§ **ACTIVITY**:
When the line containing "right ear: (41, 26)" appears in the entries below, begin printing there and stop after the line containing "left elbow: (58, 61)"; print each of those lines exactly and no other line.

[Records from a collection]
[Start of section]
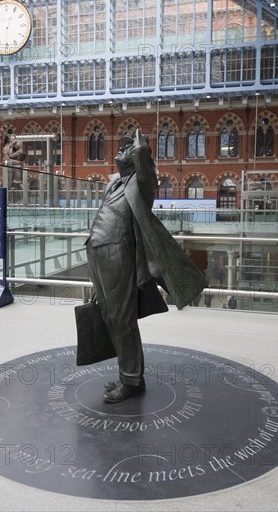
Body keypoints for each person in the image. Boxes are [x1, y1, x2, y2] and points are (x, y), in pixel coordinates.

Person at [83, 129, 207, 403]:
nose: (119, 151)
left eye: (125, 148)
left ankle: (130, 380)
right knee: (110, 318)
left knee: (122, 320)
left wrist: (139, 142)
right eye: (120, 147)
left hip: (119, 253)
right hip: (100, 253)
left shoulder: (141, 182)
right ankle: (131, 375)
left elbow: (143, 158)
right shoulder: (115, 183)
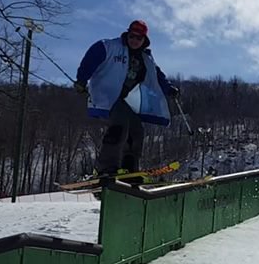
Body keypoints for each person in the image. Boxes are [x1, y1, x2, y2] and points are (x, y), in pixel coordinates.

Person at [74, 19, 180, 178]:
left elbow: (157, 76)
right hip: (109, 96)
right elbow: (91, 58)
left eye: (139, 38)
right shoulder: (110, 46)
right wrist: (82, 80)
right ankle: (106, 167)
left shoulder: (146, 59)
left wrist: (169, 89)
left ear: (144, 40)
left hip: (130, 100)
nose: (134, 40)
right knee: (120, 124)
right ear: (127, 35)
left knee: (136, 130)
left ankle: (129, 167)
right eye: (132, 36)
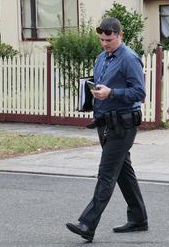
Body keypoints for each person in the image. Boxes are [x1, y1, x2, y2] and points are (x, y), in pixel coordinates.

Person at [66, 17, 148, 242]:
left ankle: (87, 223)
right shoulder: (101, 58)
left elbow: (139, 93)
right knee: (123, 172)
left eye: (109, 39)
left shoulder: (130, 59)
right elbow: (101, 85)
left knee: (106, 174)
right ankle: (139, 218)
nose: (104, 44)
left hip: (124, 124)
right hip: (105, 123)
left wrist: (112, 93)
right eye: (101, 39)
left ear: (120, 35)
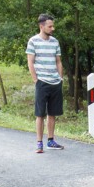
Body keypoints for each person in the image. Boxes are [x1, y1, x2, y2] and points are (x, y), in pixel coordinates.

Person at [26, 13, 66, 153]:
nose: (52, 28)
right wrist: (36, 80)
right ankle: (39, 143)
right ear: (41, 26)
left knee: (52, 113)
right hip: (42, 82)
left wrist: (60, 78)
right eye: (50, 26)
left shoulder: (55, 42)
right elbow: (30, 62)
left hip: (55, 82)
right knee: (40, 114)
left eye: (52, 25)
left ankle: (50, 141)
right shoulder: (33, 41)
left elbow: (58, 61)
[End of section]
[Start of section]
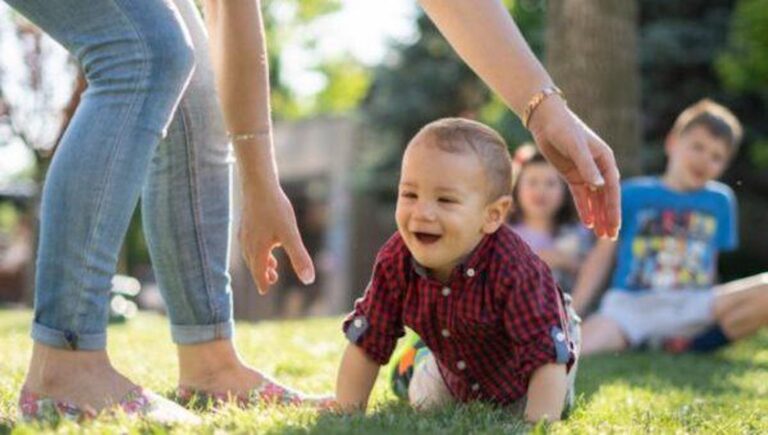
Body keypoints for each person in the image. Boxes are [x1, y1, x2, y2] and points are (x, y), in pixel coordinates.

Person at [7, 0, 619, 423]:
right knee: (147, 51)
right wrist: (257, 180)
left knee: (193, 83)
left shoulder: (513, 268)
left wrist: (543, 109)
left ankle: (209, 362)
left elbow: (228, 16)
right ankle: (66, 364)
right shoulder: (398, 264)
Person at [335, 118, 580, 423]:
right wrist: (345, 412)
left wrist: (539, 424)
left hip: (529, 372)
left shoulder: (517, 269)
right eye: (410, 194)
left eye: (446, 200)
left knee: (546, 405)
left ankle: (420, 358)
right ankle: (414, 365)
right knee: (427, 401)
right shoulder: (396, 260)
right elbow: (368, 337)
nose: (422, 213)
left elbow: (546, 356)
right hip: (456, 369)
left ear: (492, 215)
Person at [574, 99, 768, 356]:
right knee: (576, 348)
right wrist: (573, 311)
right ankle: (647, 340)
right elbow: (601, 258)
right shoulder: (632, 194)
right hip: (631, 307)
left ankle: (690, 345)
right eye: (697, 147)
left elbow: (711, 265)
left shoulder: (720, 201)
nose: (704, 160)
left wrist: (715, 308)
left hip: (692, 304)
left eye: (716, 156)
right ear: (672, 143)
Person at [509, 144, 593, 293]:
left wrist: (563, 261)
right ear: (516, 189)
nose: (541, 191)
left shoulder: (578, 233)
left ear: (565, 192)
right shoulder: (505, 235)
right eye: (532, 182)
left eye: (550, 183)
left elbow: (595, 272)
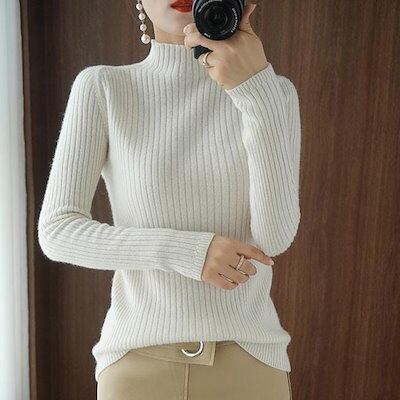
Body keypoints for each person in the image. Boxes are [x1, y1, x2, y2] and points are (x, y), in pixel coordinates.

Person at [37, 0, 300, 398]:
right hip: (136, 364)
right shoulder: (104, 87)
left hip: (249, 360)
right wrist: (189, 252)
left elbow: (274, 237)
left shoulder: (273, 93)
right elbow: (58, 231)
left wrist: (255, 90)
[End of section]
§ **RESULT FOR THIS TASK**:
right ear: (41, 26)
left knee: (52, 113)
right hip: (42, 82)
left wrist: (60, 78)
right eye: (50, 26)
left shoulder: (55, 42)
right elbow: (30, 62)
left hip: (55, 82)
right knee: (40, 114)
left eye: (52, 25)
left ankle: (50, 141)
right shoulder: (33, 41)
left elbow: (58, 61)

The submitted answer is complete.